Solana’s price is believed to be dropping as FTX’s sister company Alameda Research liquidates its SOL holdings. FTX collapsed over a liquidity crisis earlier this week as a Binance announcement noting it would sell all of its FTT token holdings triggered a bank run on the exchange, which did not have enough to meet customer demands.
TRON DAO founder, Justin Sun, has said he is “putting together a solution with FTX to initiate a pathway forward” after leading cryptocurrency exchange Binance announced it decided to “not pursue the potential acquisition” of FTX.
Binance dropped out of the FTX deal, citing concerns surrounding the exchange’s business practices and investigations by US financial regulators.
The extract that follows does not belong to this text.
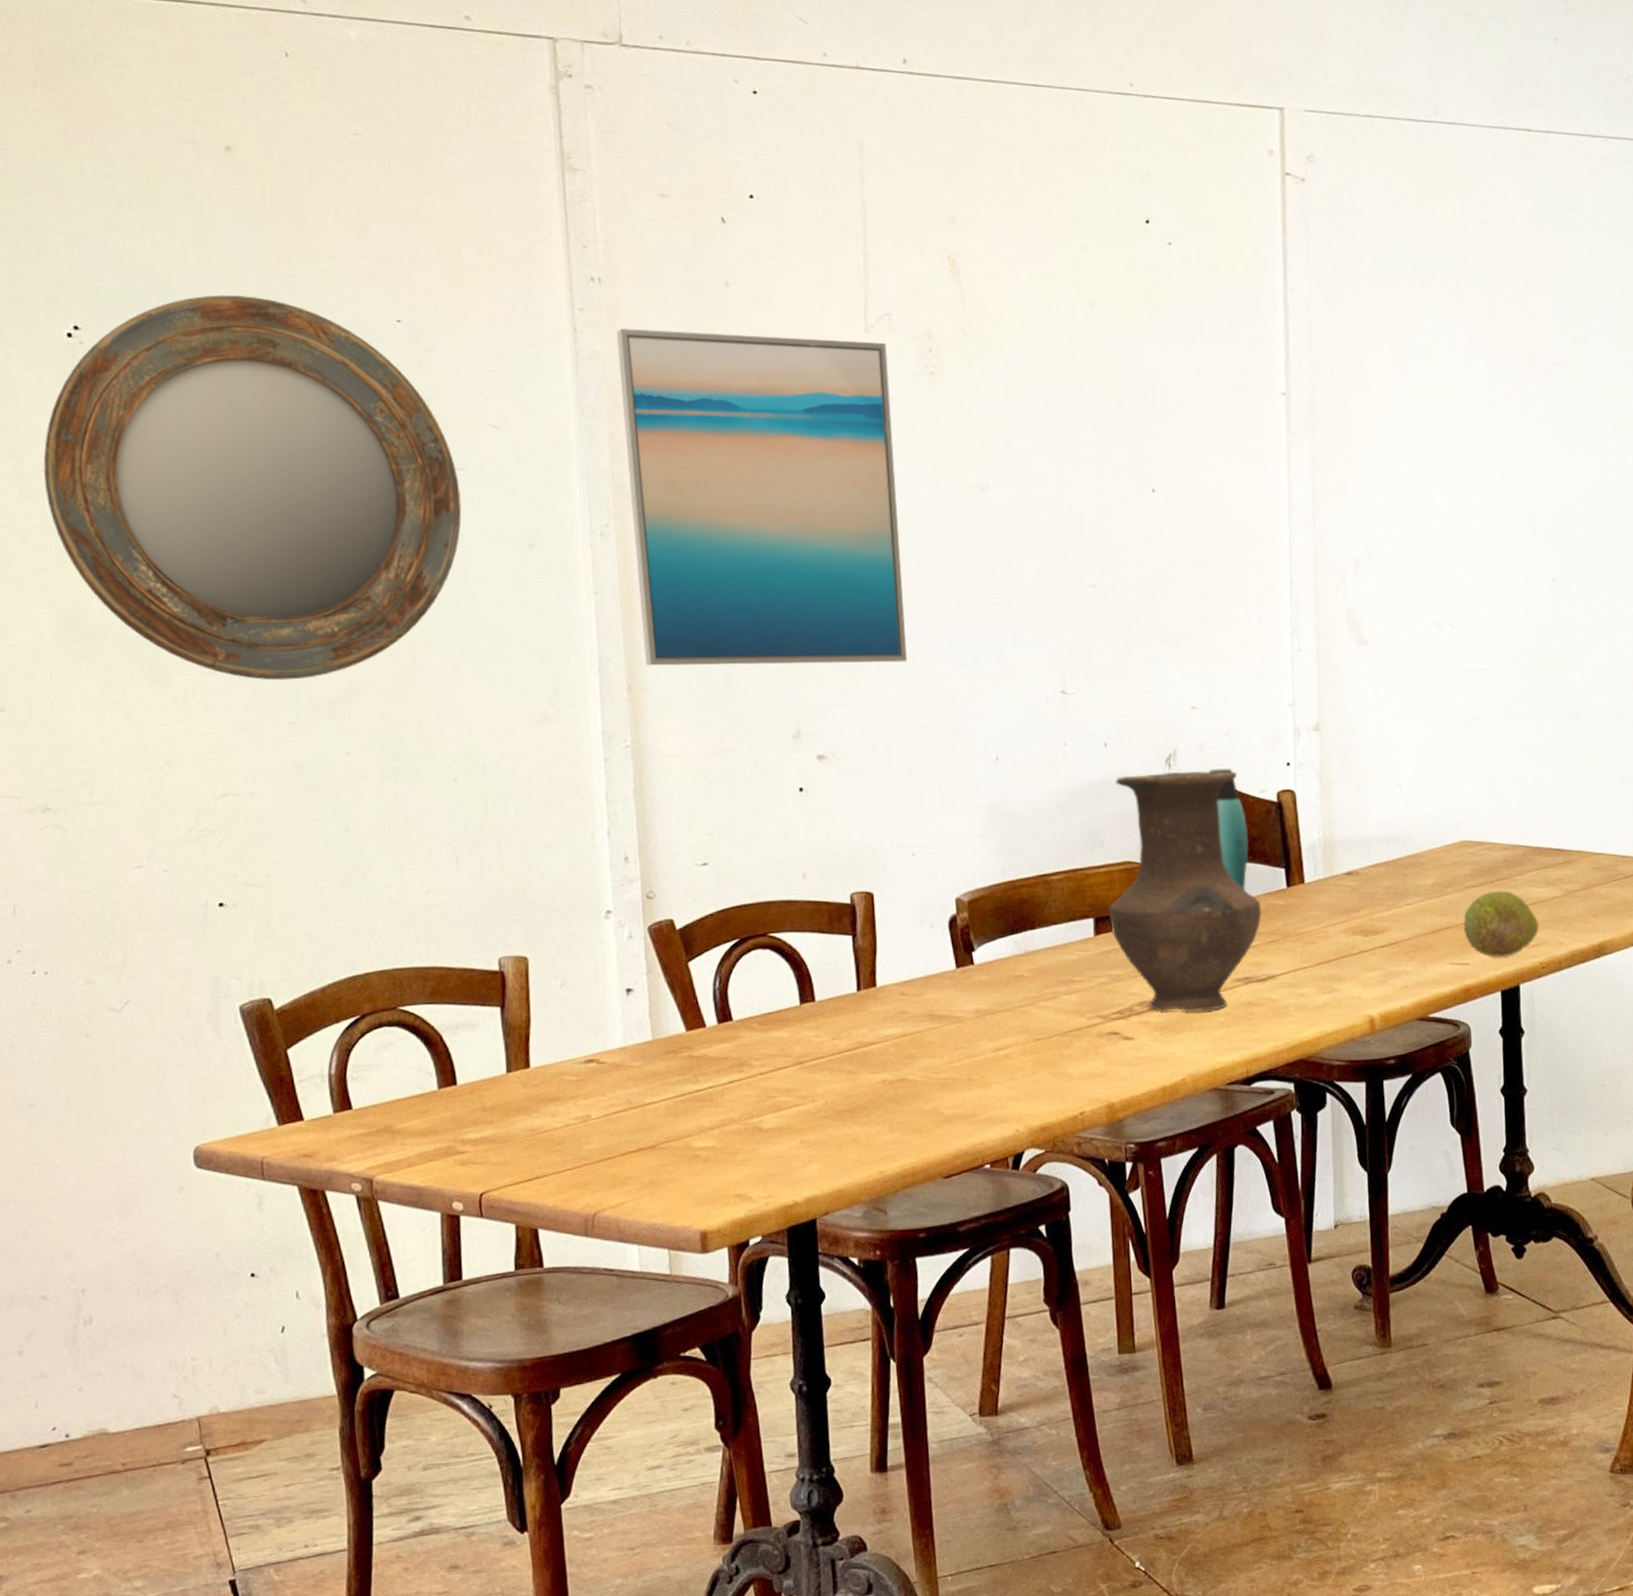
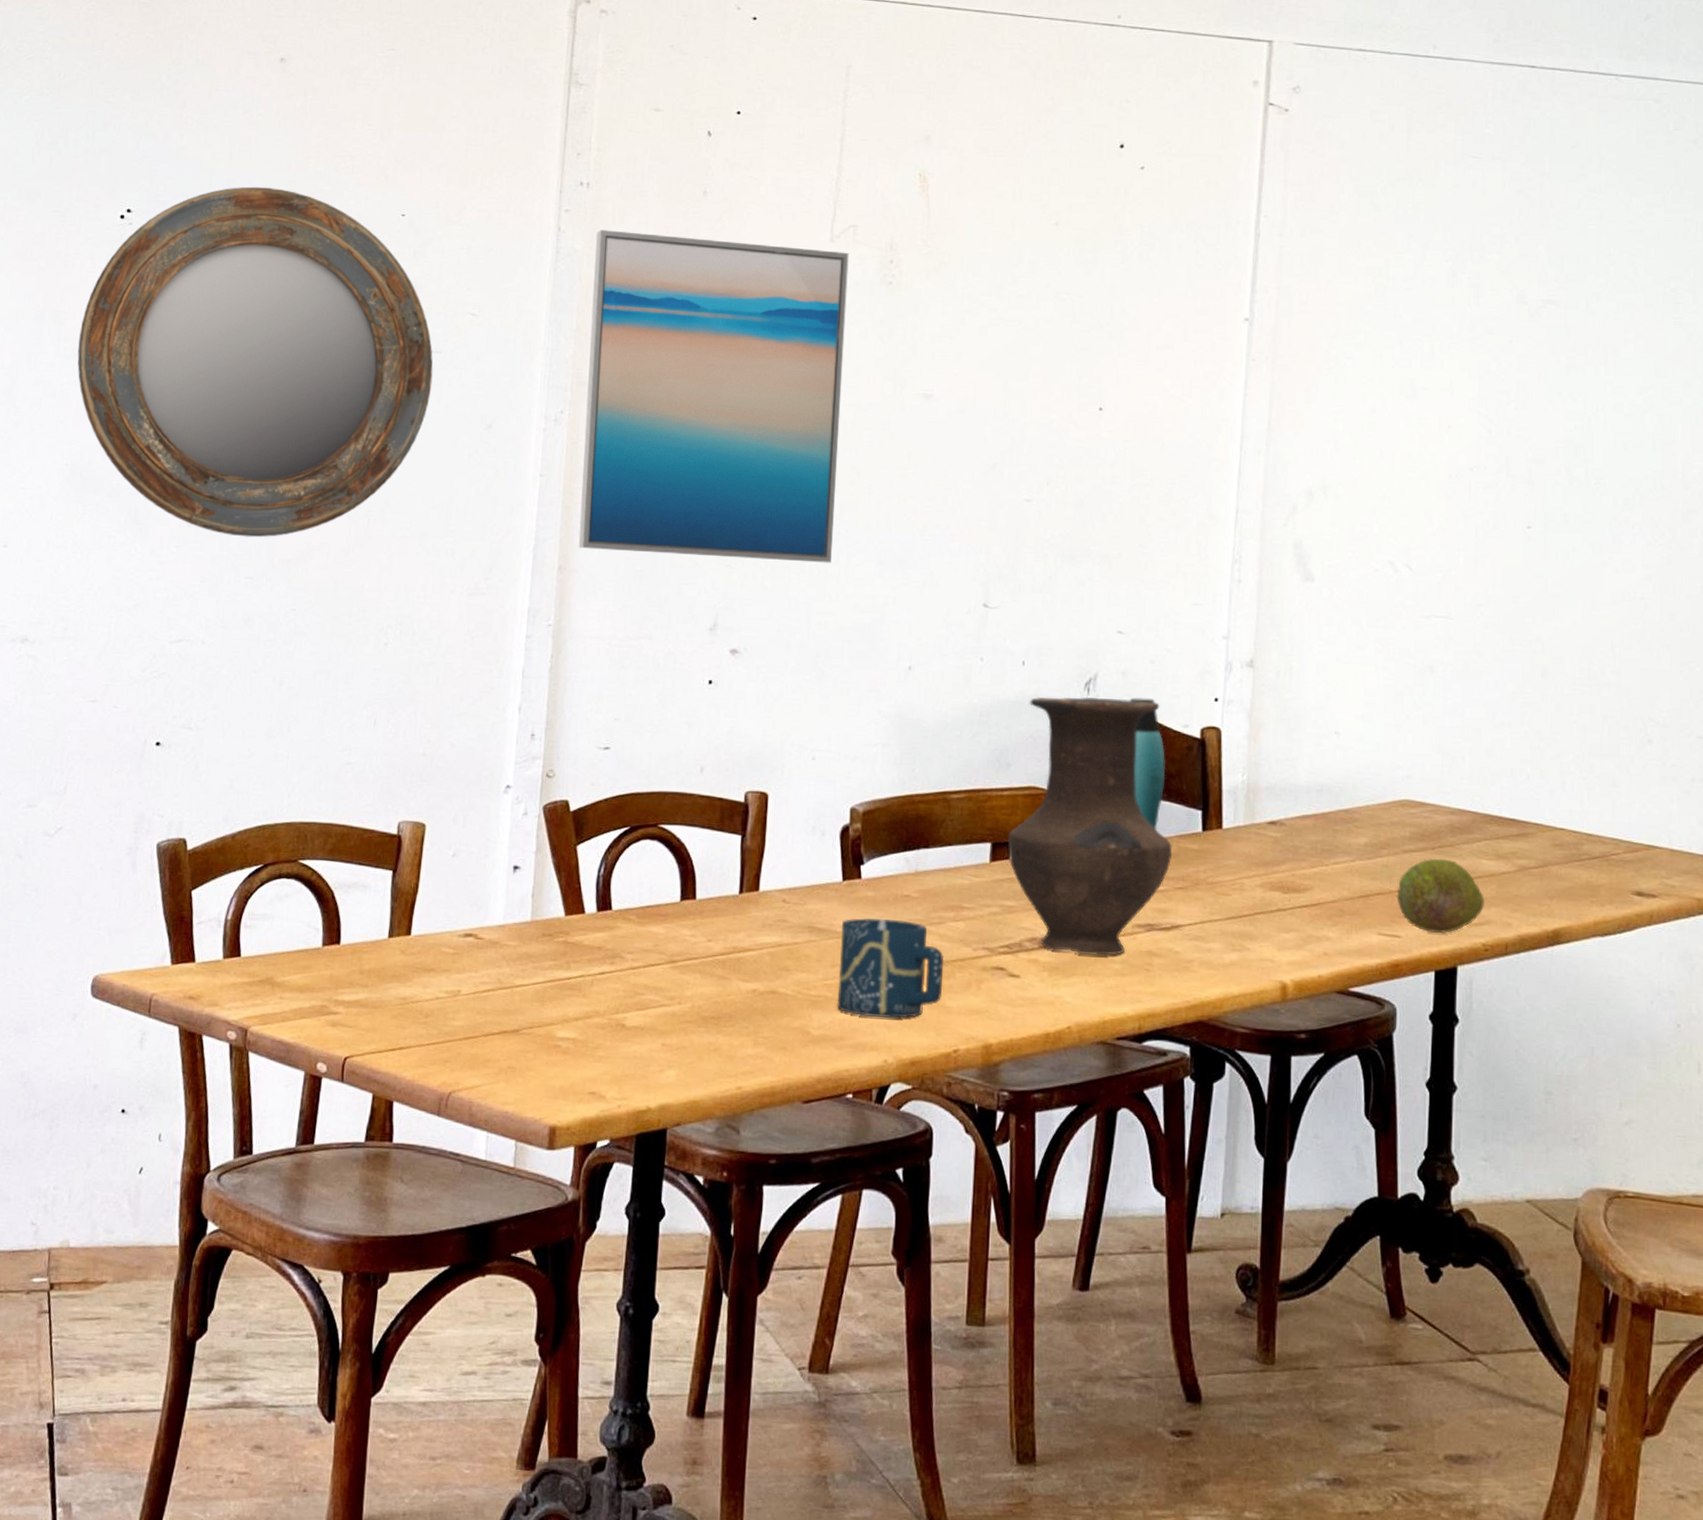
cup: none [961,999,1063,1092] -> present [837,917,944,1018]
FTX’s CEO, Sam Bankman-Fried, told investors on Wednesday that the firm needed up to $8 billion after a bank run saw it halt withdrawals.
Venture Capital firm Sequoia Capital, which invested $150 million in both FTX and FTX.US, has marked the value of its investment down to zero. The VC firm defended it conducted adequate due diligence at the time of investment, saying then FTX was a profitable company that had around $1 billion of revenue and $270 million of operating income.
Reuters has reported that Sam Bankman-Fried’s trading firm, Alameda Research, suffered a series of losses from deals, and that Bankman-Fried transferred at least $4 billion in FTX funds secured by assets including FTT and shares in trading platform Robinhood Markets to support it.
A portion of these assets were customers’ deposits. A reportedly leaked Slack message from Bankman-Fried has revealed he plans to “do right by customers.”